So it turns out that I’m not the world’s greatest vegetarian…I didn’t know that French Onion Soup was not vegetarian! It’s made of beef broth and I had it for the first time in February thinking it was the best vegetarian soup I’d ever had. Face palm. Fast forward a few months later and I’ve been craving nothing but French Onion Soup. While I was in Portland, that’s all I wanted to eat, but alas, none of the soup was vegetarian. I therefore made it my mission to make French Onion Soup myself! I mean, how hard could it be, right? Onions, water, broth, and some seasoning should be the fastest soup to make.
French onion soup is easy, but it requires major time and patience to cook. The onions are caramelized, and to caramelize onions to a beautiful golden brown, you’ll need time and patience. For those of you who will need more guidance on how to caramelize onions, Simply Recipes gives pretty detailed directions.
Note: If you don’t like onions, you won’t like this soup. I figured that would be a given, but I just wanted to alert you to that just in case. My grandma detested the scent of the onions caramelizing. (About an hour of an oniony smelling house, and I’m basically never allowed to cook this indoors ever again)

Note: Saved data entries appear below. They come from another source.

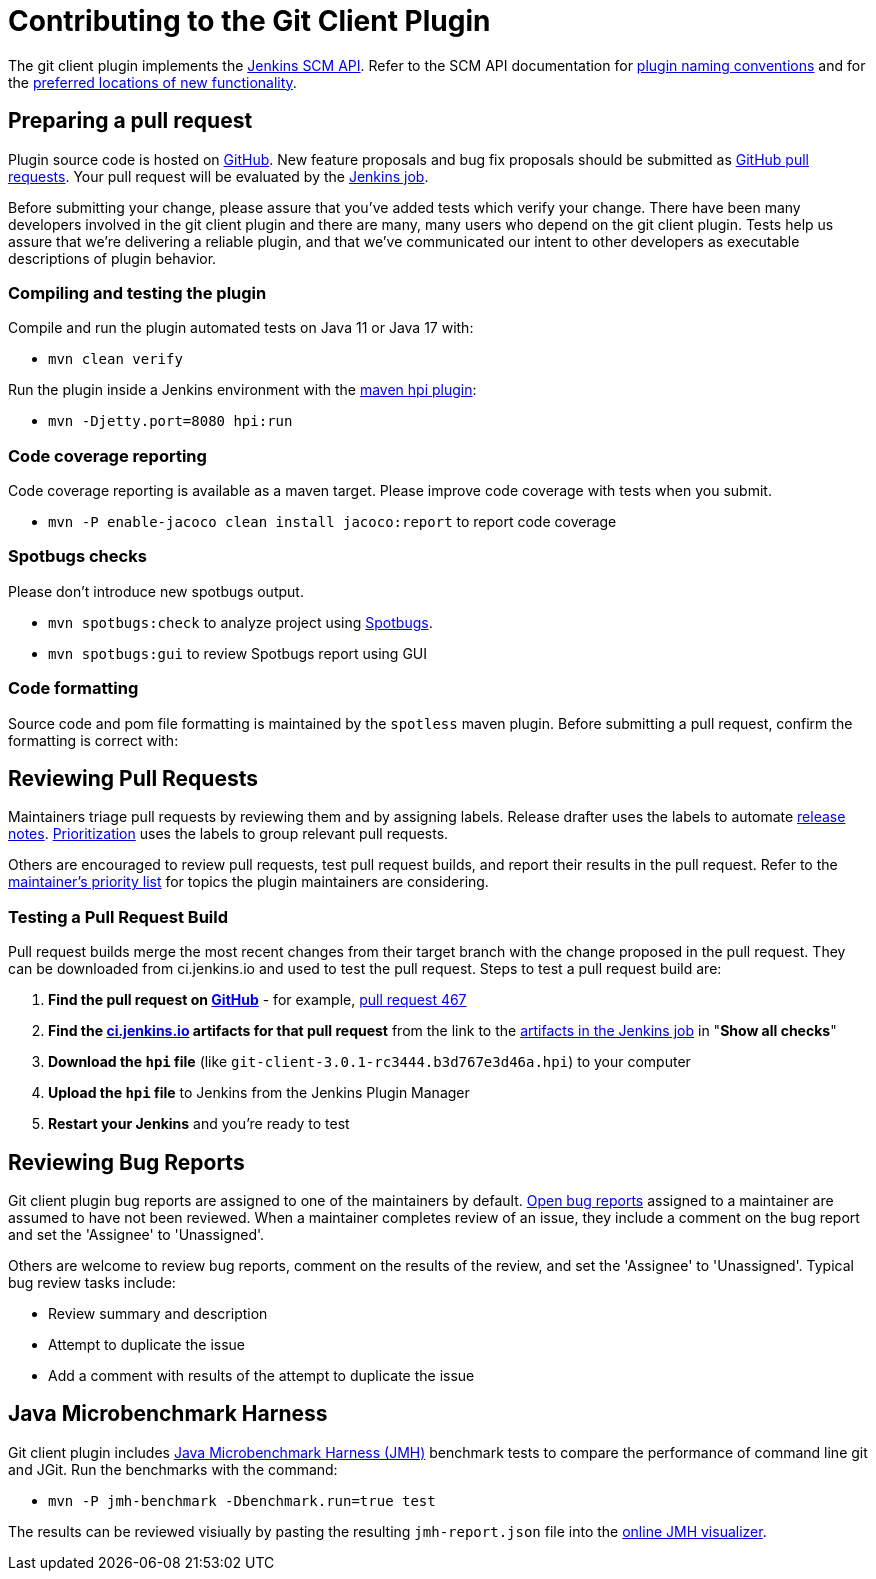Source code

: [[contributing-to-the-git-client-plugin]]
= Contributing to the Git Client Plugin

The git client plugin implements the link:https://plugins.jenkins.io/scm-api[Jenkins SCM API].
Refer to the SCM API documentation for link:https://github.com/jenkinsci/scm-api-plugin/blob/master/docs/implementation.adoc#naming-your-plugin[plugin naming conventions]
and for the link:https://github.com/jenkinsci/scm-api-plugin/blob/master/CONTRIBUTING.md#add-to-core-or-create-extension-plugin[preferred locations of new functionality].

== Preparing a pull request

Plugin source code is hosted on link:https://github.com/jenkinsci/git-client-plugin[GitHub].
New feature proposals and bug fix proposals should be submitted as link:https://help.github.com/articles/creating-a-pull-request[GitHub pull requests].
Your pull request will be evaluated by the link:https://ci.jenkins.io/job/Plugins/job/git-client-plugin/[Jenkins job].

Before submitting your change, please assure that you've added tests which verify your change.
There have been many developers involved in the git client plugin and there are many, many users who depend on the git client plugin.
Tests help us assure that we're delivering a reliable plugin, and that we've communicated our intent to other developers as executable descriptions of plugin behavior.

=== Compiling and testing the plugin

Compile and run the plugin automated tests on Java 11 or Java 17 with:

* `mvn clean verify`

Run the plugin inside a Jenkins environment with the link:https://jenkinsci.github.io/maven-hpi-plugin/run-mojo.html[maven hpi plugin]:

* `mvn -Djetty.port=8080 hpi:run`

=== Code coverage reporting

Code coverage reporting is available as a maven target.
Please improve code coverage with tests when you submit.

* `mvn -P enable-jacoco clean install jacoco:report` to report code coverage

=== Spotbugs checks

Please don't introduce new spotbugs output.

* `mvn spotbugs:check` to analyze project using link:https://spotbugs.github.io/[Spotbugs].
* `mvn spotbugs:gui` to review Spotbugs report using GUI

=== Code formatting

Source code and pom file formatting is maintained by the `spotless` maven plugin.
Before submitting a pull request, confirm the formatting is correct with:

[[pull-request-review]]
== Reviewing Pull Requests

Maintainers triage pull requests by reviewing them and by assigning labels.
Release drafter uses the labels to automate link:https://github.com/jenkinsci/git-client-plugin/releases[release notes].
link:Priorities.adoc#git-client-plugin-development-priorities[Prioritization] uses the labels to group relevant pull requests.

Others are encouraged to review pull requests, test pull request builds, and report their results in the pull request.
Refer to the link:Priorities.adoc#priorities[maintainer's priority list] for topics the plugin maintainers are considering.

=== Testing a Pull Request Build

Pull request builds merge the most recent changes from their target branch with the change proposed in the pull request.
They can be downloaded from ci.jenkins.io and used to test the pull request.
Steps to test a pull request build are:

. *Find the pull request on link:https://github.com/jenkinsci/git-client-plugin/pulls[GitHub]* - for example, link:https://github.com/jenkinsci/git-client-plugin/pull/467[pull request 467]
. *Find the link:https://ci.jenkins.io/job/Plugins/job/git-client-plugin/view/change-requests/[ci.jenkins.io] artifacts for that pull request* from the link to the link:https://ci.jenkins.io/job/Plugins/job/git-client-plugin/job/PR-676/lastSuccessfulBuild/[artifacts in the Jenkins job] in "*Show all checks*"
. *Download the `hpi` file* (like `git-client-3.0.1-rc3444.b3d767e3d46a.hpi`) to your computer
. *Upload the `hpi` file* to Jenkins from the Jenkins Plugin Manager
. *Restart your Jenkins* and you're ready to test

[[bug-triage]]
== Reviewing Bug Reports

Git client plugin bug reports are assigned to one of the maintainers by default.
link:https://issues.jenkins.io/issues/?jql=project%20%3D%20JENKINS%20AND%20status%20in%20(Open)%20AND%20component%20%3D%20git-client-plugin%20and%20assignee%20in%20(rsandell%2Cmarkewaite%2Cfcojfernandez)[Open bug reports] assigned to a maintainer are assumed to have not been reviewed.
When a maintainer completes review of an issue, they include a comment on the bug report and set the 'Assignee' to 'Unassigned'.

Others are welcome to review bug reports, comment on the results of the review, and set the 'Assignee' to 'Unassigned'.
Typical bug review tasks include:

* Review summary and description
* Attempt to duplicate the issue
* Add a comment with results of the attempt to duplicate the issue

[[jmh-benchmarks]]
== Java Microbenchmark Harness

Git client plugin includes link:https://openjdk.java.net/projects/code-tools/jmh/[Java Microbenchmark Harness (JMH)] benchmark tests to compare the performance of command line git and JGit.
Run the benchmarks with the command:

* `mvn -P jmh-benchmark -Dbenchmark.run=true test`

The results can be reviewed visiually by pasting the resulting `jmh-report.json` file into the link:https://jmh.morethan.io/[online JMH visualizer].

- 3 yellow onions (thinly sliced)
- 3 cups of water plus 1 more for deglazing
- 2 cups of vegetable broth (try to get broth without any celery)
- 1 1/2 Tbsp of olive oil
- 1/4 cup dry sherry
- 1 bay leaf
- 2 Tbsp dry thyme
- Salt and pepper to taste
- french baguette (thinly sliced)
- Heat the olive oil in a large pot over low-medium heat. Add the sliced onions and spread them over the pot. They’ll fill most of the pot, but will cook down a considerable amount. After about 10 minutes, sprinkle some salt over the onions. Stir every few minutes to prevent burning. (They can stick to the bottom of the pot for a little bit to brown, but you’ll want to stir them before the burn.)
- After 20 minutes, add a 1/4 cup of water to deglaze the onions. About 15 minutes later do this one more time with a 1/4 cup of water when you notice a dark crust forming at the bottom of the pot.

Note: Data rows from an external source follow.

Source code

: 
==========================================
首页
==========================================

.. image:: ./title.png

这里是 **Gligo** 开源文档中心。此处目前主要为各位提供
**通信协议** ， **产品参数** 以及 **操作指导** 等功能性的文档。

- Cook for another 10-15 minutes and then deglaze the onions one final time with the dry sherry. Stir and cook for another 5 minutes so that the dry sherry evaporates.
Your caramelized onions should look something like this, if not darker in color.

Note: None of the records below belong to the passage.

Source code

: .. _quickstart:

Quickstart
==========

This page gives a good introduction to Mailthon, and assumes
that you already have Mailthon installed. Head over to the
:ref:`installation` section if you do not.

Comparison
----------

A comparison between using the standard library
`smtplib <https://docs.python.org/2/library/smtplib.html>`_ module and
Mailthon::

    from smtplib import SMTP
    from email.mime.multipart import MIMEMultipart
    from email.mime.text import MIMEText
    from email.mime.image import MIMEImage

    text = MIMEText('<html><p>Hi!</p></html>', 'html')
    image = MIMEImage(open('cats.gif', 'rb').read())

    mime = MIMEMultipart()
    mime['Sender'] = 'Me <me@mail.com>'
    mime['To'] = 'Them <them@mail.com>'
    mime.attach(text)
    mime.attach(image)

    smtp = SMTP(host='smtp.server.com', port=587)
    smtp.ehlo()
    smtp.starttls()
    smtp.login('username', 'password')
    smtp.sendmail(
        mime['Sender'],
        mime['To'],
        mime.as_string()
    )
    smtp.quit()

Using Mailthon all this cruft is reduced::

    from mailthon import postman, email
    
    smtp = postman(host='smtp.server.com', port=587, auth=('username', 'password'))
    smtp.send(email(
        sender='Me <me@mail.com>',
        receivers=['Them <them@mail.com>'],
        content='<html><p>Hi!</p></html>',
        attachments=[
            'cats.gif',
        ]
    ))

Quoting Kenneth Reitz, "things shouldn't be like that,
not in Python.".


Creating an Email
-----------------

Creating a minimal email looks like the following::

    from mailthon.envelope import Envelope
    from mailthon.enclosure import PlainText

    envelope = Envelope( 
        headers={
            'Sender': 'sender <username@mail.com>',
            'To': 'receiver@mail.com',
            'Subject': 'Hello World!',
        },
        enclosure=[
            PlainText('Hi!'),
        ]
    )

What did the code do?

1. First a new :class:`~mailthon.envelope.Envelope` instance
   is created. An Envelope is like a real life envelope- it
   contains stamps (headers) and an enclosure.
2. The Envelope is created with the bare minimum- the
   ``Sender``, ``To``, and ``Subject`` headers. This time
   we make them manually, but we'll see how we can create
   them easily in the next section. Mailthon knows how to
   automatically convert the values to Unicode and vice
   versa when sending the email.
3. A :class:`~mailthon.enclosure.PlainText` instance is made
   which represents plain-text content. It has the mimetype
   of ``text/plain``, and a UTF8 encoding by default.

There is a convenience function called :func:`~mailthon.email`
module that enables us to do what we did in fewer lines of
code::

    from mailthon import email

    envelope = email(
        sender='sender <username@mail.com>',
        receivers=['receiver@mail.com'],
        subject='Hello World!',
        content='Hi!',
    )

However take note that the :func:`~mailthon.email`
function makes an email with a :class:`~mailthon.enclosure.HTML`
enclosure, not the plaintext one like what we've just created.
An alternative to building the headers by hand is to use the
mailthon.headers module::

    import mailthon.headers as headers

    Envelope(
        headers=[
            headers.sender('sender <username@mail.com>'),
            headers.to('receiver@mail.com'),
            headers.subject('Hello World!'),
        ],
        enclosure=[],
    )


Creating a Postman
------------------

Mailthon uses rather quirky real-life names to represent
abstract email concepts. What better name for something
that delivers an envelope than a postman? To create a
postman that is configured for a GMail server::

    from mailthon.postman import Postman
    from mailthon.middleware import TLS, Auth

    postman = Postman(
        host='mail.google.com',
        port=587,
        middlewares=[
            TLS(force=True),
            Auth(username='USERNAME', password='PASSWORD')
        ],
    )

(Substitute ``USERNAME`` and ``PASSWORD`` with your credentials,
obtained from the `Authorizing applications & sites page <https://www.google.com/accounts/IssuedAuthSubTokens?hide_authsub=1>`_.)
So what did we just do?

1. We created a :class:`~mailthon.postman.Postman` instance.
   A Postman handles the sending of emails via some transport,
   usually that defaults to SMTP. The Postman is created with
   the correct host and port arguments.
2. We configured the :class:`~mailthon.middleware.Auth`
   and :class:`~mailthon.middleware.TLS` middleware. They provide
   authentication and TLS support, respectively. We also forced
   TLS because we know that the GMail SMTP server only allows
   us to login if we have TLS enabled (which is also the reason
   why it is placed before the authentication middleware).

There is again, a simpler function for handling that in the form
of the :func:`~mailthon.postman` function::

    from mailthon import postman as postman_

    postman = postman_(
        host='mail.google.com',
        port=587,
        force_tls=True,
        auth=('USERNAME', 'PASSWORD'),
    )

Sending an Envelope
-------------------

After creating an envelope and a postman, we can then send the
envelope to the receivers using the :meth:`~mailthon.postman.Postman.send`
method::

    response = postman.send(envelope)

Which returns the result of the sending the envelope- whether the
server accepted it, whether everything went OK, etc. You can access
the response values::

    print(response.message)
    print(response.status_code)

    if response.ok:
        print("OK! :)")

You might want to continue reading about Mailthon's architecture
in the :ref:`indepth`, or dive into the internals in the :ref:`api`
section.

4. Add the broth, water, thyme, and bay leaf to the pot. Bring the broth to a simmer and scrape the bottom of the pot to make sure there aren’t any onions sticking to the bottom. Simmer the soup for another 20 minutes covered. Add more salt and pepper to taste if needed.
5. When you’re ready to eat, serve the soup in individual bowls that can be placed in the oven. Top them with one or two slices of baguette, some parmesan cheese (or swiss or gruyere) and place them in the oven. Broil for about 5 minutes so that the cheese is a golden brown. Then remove from the oven (be careful to not let it burn!) If you’re vegan, just skip this step altogether or use daiya cheese.
And the soup is ready to be eaten! Don’t make the mistake of burning your mouth like I did. This recipe should serve about 8 small bowls or more. I adapted Home Sweet Jones’ recipe to make it simpler and healthier by using more water than broth, fewer onions, etc. Broth is generally higher in sodium, and so for those with high blood pressure, more water may be a better option in your soups as long as it’s still flavorful.
If you’re a vegetarian who enjoys French Onion Soup, you should definitely make this. You won’t even miss the beef broth, and trust me, I know (through innocent error, of course).
I hope you all have a fantastic Tuesday and let me know what you think of the soup if you make it! I’m going to watch some more of the Olympic games. Go Team USA!